Anyway, I set up the computer, and flipped around the TV to see what was on. The Tour de France was just getting started (around 11AM, France time) and it was on 2 channels – one in French and one in German. So I couldn’t understand anything they said, but I know I didn’t hear the names “Armstrong” or “Discovery Channel” nearly as many times had I been watching it back at home on OLN. There appears to be about 3 english channels – CNN, BBC, and, wouldn’t you know it – MTV. Actually, I think there are a couple MTVs.

Hello all –
I decided to start up this blog as I was riding around Munich, Germany today, and I wanted to be able to share my experiences and thoughts, because 1) some of you might care, and 2) I seem to have a terrible memory, and events don’t take long to fade, so this will be my little thought-archive.

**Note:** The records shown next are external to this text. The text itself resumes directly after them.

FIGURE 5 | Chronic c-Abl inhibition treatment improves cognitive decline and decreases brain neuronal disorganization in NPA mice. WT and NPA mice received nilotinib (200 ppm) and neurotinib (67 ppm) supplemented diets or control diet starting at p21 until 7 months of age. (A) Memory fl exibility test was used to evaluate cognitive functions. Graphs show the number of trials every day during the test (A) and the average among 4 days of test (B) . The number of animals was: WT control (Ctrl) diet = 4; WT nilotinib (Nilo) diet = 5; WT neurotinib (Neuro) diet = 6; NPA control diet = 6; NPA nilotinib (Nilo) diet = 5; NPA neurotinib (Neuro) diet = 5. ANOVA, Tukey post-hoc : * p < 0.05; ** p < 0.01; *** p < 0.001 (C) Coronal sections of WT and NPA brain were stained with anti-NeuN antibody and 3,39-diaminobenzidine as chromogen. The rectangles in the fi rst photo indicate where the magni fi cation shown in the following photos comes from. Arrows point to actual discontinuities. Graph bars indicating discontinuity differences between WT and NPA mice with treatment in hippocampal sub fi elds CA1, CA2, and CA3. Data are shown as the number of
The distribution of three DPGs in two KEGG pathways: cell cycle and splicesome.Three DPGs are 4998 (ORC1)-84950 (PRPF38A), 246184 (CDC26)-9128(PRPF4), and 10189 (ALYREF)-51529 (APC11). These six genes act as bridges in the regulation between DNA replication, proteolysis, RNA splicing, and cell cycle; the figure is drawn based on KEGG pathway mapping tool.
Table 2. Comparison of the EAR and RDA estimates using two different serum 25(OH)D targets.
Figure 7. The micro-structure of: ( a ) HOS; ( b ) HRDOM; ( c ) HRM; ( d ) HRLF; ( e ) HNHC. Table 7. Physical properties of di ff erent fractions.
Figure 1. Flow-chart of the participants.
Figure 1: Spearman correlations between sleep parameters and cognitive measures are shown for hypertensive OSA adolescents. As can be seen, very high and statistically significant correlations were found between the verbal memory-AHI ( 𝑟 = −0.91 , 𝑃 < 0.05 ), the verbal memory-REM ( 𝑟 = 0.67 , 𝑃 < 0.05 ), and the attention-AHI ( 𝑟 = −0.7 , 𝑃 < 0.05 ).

If you’re reading this, you probably already know me, so I’m not going to do introductions or anything like that. I figured a good first post would be to explain why exactly I’m in Munich. The short answer is, I am on a 6 month delegation for my company, Infineon Technologies, which is based in Munich. Infineon is a large company (35,000+), but only about 3,000 in the US, so they often send engineers to HQ’s in Munich to get training and learn new products. I will be working on a brand new memory product for about 6 months, then when I return to Cary I will be the “technology expert” for that product for the office. This all came up, though, because my wife, Alisha, who is a professional bike racer, had several European races on her schedule in August and September, so I asked my manager if there was any way I could get over to Germany around the same time. I was thinking maybe for a couple weeks or a month, but he came back and said “how about 6 months?” At first we balked because she has more racing, we have a house, etc, but the more we thought about it, the more we realized what a good opportunity this could be for both of us, so we jumped on it! This will help me with my job, and Alisha will get to train like the Europeans do – in the Alps!